Указ от 8 февраля 1716 года [ПСЗРИ 1830, 5: 196 (№ 2991)] может рассматриваться как продолжение той же политики. Указ обязывал старообрядцев «записываться в раскол»; они должны были регистрировать свой конфессиональный нонконформизм и платить двойной налог. Старообрядцы в силу естественных причин предпочитали не платить двойного налога, поэтому возникала задача обнаружить скрытых старообрядцев. С этой целью Петр издал указ от 17 февраля 1718 года (и ряд позднейших дополнений к нему). Указ требовал, чтобы

все вышеписанные люди («разночинцы и посадники и поселяня». – В. Ж.) в господские праздники и в воскресные дни ходили в церковь Божию к вечерни, к завтрене, а паче же ко святои литургии <…> и по вся б годы исповедывались. И то надзирать в приходех самим священником и прикащиком, и старостам, где случитца. И кто будет исповедыватца и не исповедыватца, тому всему иметь книги погодно и присылать их по епархиам в духовные приказы, и кто по тем книгам явитца без исповеди, и с таких править тех приходов священником штрафы [Законодательство Петра I 1997: 538–539].

Ежегодная исповедь и регистрация этого акта в исповедных книгах должны были стать инструментом, который позволил бы властям отделить старообрядцев от приверженцев официальной церкви и исключить возможность ухода от двойного налогообложения. Важно отметить, что вне зависимости от исходного предназначения ежегодной исповеди эта мера, проведение которой в жизнь было поручено духовенству, неизбежно приобретала религиозное значение и воспринималась как еще один шаг в политике установления религиозной дисциплины.

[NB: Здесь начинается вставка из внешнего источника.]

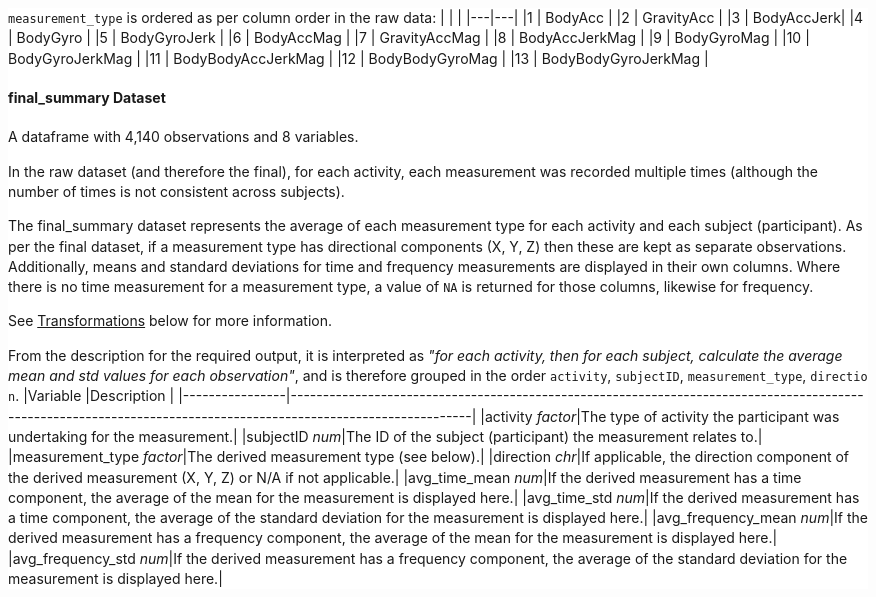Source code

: `measurement_type` is ordered as per column order in the raw data:
|   |   |
|---|---|
|1  | BodyAcc           |
|2  | GravityAcc  |
|3  | BodyAccJerk|
|4  | BodyGyro           |
|5  | BodyGyroJerk          |
|6  | BodyAccMag |
|7  | GravityAccMag |
|8  | BodyAccJerkMag |
|9  | BodyGyroMag |
|10  | BodyGyroJerkMag |
|11 | BodyBodyAccJerkMag |
|12 | BodyBodyGyroMag |
|13 | BodyBodyGyroJerkMag |

#### final_summary Dataset
A dataframe with 4,140 observations and 8 variables.

In the raw dataset (and therefore the final), for each activity, each measurement was recorded multiple times (although the number of times is not consistent across subjects). 

The final_summary dataset represents the average of each measurement type for each activity and each subject (participant). As per the final dataset, if a measurement type has directional components (X, Y, Z) then these are kept as separate observations. Additionally, means and standard deviations for time and frequency measurements are displayed in their own columns. Where there is no time measurement for a measurement type, a value of `NA` is returned for those columns, likewise for frequency.

See [Transformations](#transformations) below for more information.

From the description for the required output, it is interpreted as *"for each activity, then for each subject, calculate the average mean and std values for each observation"*, and is therefore grouped in the order `activity`, `subjectID`, `measurement_type`, `direction`.
|Variable        |Description                                                                                                                                                      |
|----------------|-----------------------------------------------------------------------------------------------------------------------------------------------------------------|
|activity *factor*|The type of activity the participant was undertaking for the measurement.|
|subjectID *num*|The ID of the subject (participant) the measurement relates to.|
|measurement_type *factor*|The derived measurement type (see below).|
|direction *chr*|If applicable, the direction component of the derived measurement (X, Y, Z) or N/A if not applicable.|
|avg_time_mean *num*|If the derived measurement has a time component, the average of the mean for the measurement is displayed here.|
|avg_time_std *num*|If the derived measurement has a time component, the average of the standard deviation for the measurement is displayed here.|
|avg_frequency_mean *num*|If the derived measurement has a frequency component, the average of the mean for the measurement is displayed here.|
|avg_frequency_std *num*|If the derived measurement has a frequency component, the average of the standard deviation for the measurement is displayed here.|
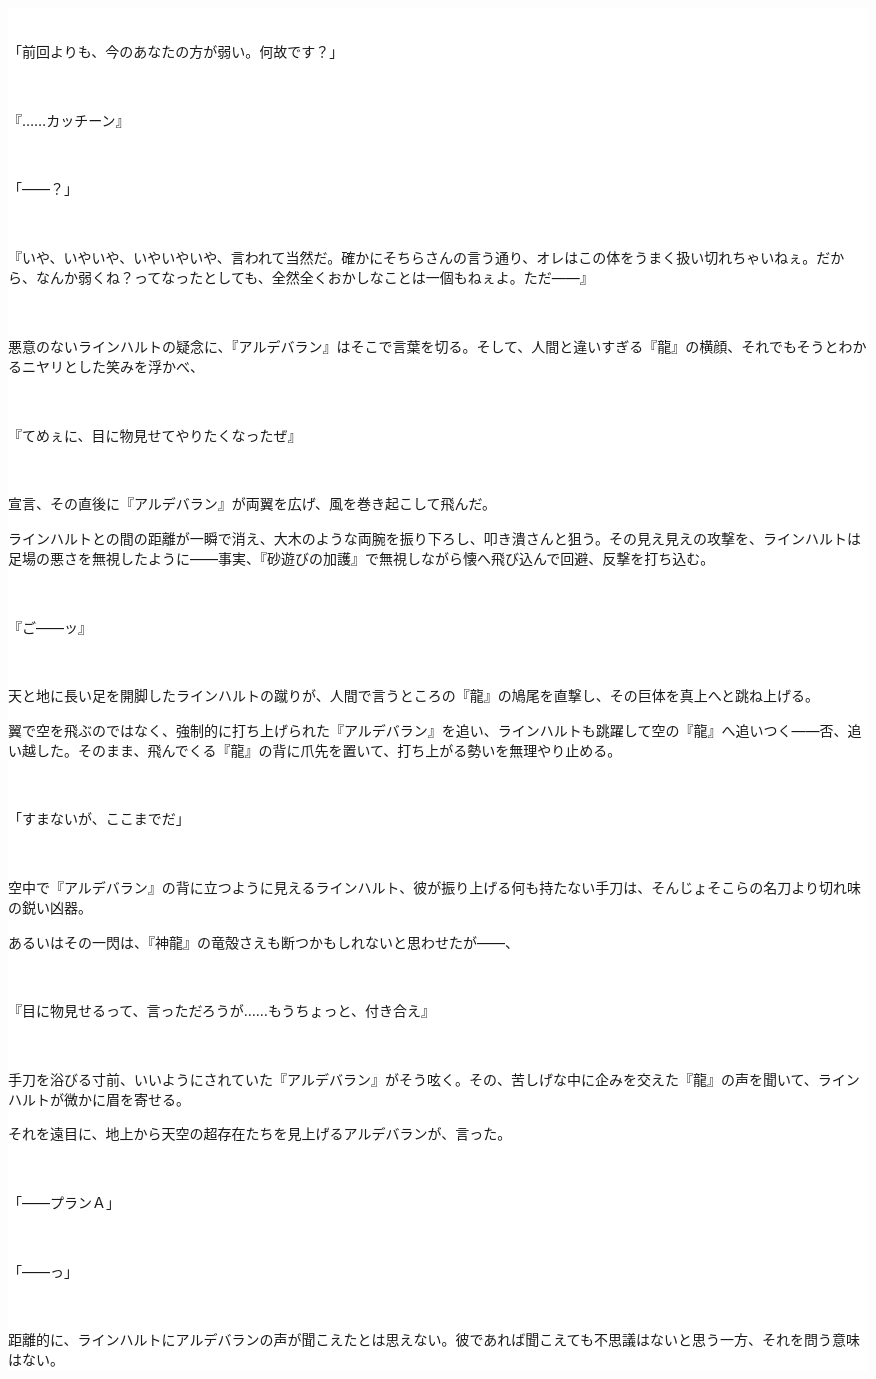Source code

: 　

「前回よりも、今のあなたの方が弱い。何故です？」

　

『……カッチーン』

　

「――？」

　

『いや、いやいや、いやいやいや、言われて当然だ。確かにそちらさんの言う通り、オレはこの体をうまく扱い切れちゃいねぇ。だから、なんか弱くね？ってなったとしても、全然全くおかしなことは一個もねぇよ。ただ――』

　

悪意のないラインハルトの疑念に、『アルデバラン』はそこで言葉を切る。そして、人間と違いすぎる『龍』の横顔、それでもそうとわかるニヤリとした笑みを浮かべ、

　

『てめぇに、目に物見せてやりたくなったぜ』

　

宣言、その直後に『アルデバラン』が両翼を広げ、風を巻き起こして飛んだ。

ラインハルトとの間の距離が一瞬で消え、大木のような両腕を振り下ろし、叩き潰さんと狙う。その見え見えの攻撃を、ラインハルトは足場の悪さを無視したように――事実、『砂遊びの加護』で無視しながら懐へ飛び込んで回避、反撃を打ち込む。

　

『ご――ッ』

　

天と地に長い足を開脚したラインハルトの蹴りが、人間で言うところの『龍』の鳩尾を直撃し、その巨体を真上へと跳ね上げる。

翼で空を飛ぶのではなく、強制的に打ち上げられた『アルデバラン』を追い、ラインハルトも跳躍して空の『龍』へ追いつく――否、追い越した。そのまま、飛んでくる『龍』の背に爪先を置いて、打ち上がる勢いを無理やり止める。

　

「すまないが、ここまでだ」

　

空中で『アルデバラン』の背に立つように見えるラインハルト、彼が振り上げる何も持たない手刀は、そんじょそこらの名刀より切れ味の鋭い凶器。

あるいはその一閃は、『神龍』の竜殻さえも断つかもしれないと思わせたが――、

　

『目に物見せるって、言っただろうが……もうちょっと、付き合え』

　

手刀を浴びる寸前、いいようにされていた『アルデバラン』がそう呟く。その、苦しげな中に企みを交えた『龍』の声を聞いて、ラインハルトが微かに眉を寄せる。

それを遠目に、地上から天空の超存在たちを見上げるアルデバランが、言った。

　

「――プランＡ」

　

「――っ」

　

距離的に、ラインハルトにアルデバランの声が聞こえたとは思えない。彼であれば聞こえても不思議はないと思う一方、それを問う意味はない。

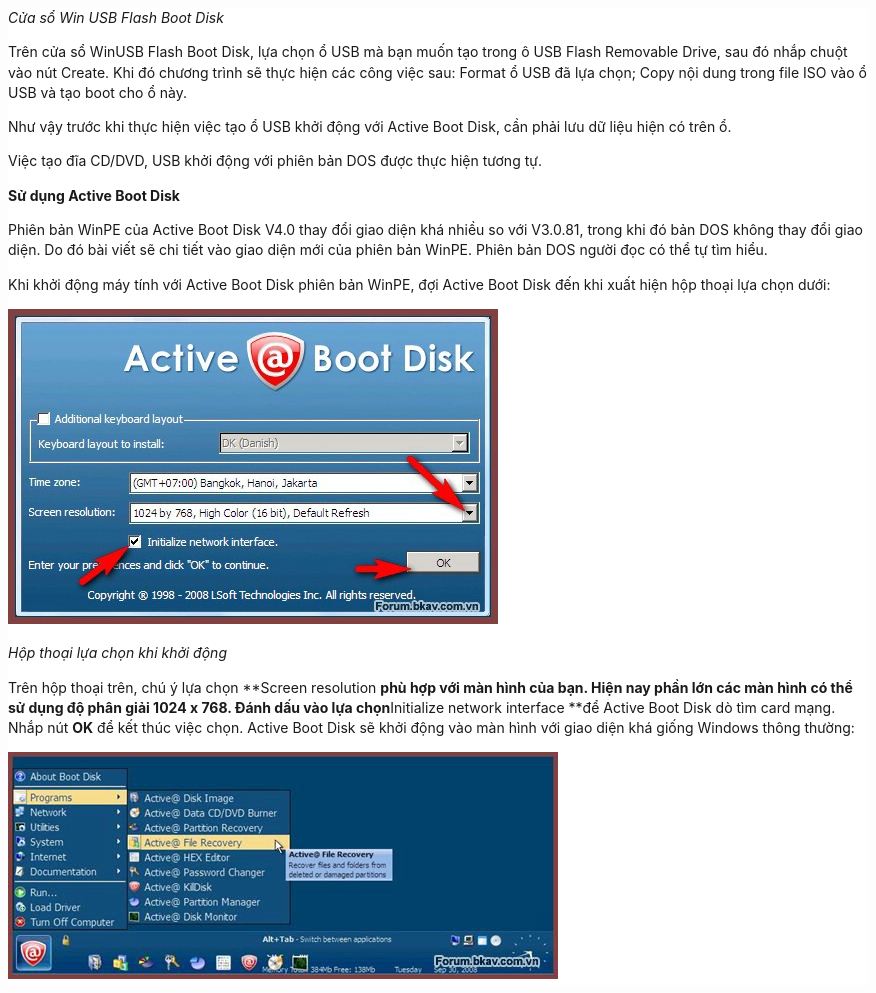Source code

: *Cửa sổ Win USB Flash Boot Disk*

Trên cửa sổ WinUSB Flash Boot Disk, lựa chọn ổ USB mà bạn muốn tạo trong
ô USB Flash Removable Drive, sau đó nhắp chuột vào nút Create. Khi đó
chương trình sẽ thực hiện các công việc sau: Format ổ USB đã lựa chọn;
Copy nội dung trong file ISO vào ổ USB và tạo boot cho ổ này.

Như vậy trước khi thực hiện việc tạo ổ USB khởi động với Active Boot
Disk, cần phải lưu dữ liệu hiện có trên ổ.

Việc tạo đĩa CD/DVD, USB khởi động với phiên bản DOS được thực hiện
tương tự.

**Sử dụng Active Boot Disk**

Phiên bản WinPE của Active Boot Disk V4.0 thay đổi giao diện khá nhiều
so với V3.0.81, trong khi đó bản DOS không thay đổi giao diện. Do đó bài
viết sẽ chi tiết vào giao diện mới của phiên bản WinPE. Phiên bản DOS
người đọc có thể tự tìm hiểu.

Khi khởi động máy tính với Active Boot Disk phiên bản WinPE, đợi Active
Boot Disk đến khi xuất hiện hộp thoại lựa chọn dưới:

![](3.6.5-huong-dan-su-dung-phan-mem-cuu-du-lieu-hdd-media/image48.png)

*Hộp thoại lựa chọn khi khởi động*

Trên hộp thoại trên, chú ý lựa chọn **Screen resolution **phù hợp với
màn hình của bạn. Hiện nay phần lớn các màn hình có thể sử dụng độ phân
giải 1024 x 768. Đánh dấu vào lựa chọn**Initialize network
interface **để Active Boot Disk dò tìm card mạng. Nhắp nút **OK** để kết
thúc việc chọn. Active Boot Disk sẽ khởi động vào màn hình với giao diện
khá giống Windows thông thường:

![](3.6.5-huong-dan-su-dung-phan-mem-cuu-du-lieu-hdd-media/image49.png)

Не кажется правдоподобным, что Петр стремился к повышению стандартов религиозной жизни у своих подданных или заботился о спасении их душ. Контроль и дисциплина были его излюбленными идеями, а регулярная исповедь оставалась дисциплинирующей процедурой [Лавров 2000]. Существенно при этом, что для Петра регулярная исповедь не была частью никакой программы религиозного обновления или возрождения. В этом плане петровские указы отличаются от сходных предписаний церковных реформаторов (ревнителей благочестия, патриархов XVII столетия, участников Московского собора 1666–1667 годов). Церковные реформаторы стремились создать новое благочестие, более тесно связанное с институциализированной церковью, чем традиционное. Петр был безразличен или враждебен к благочестию любого типа, его волновали контроль и дисциплина как таковые.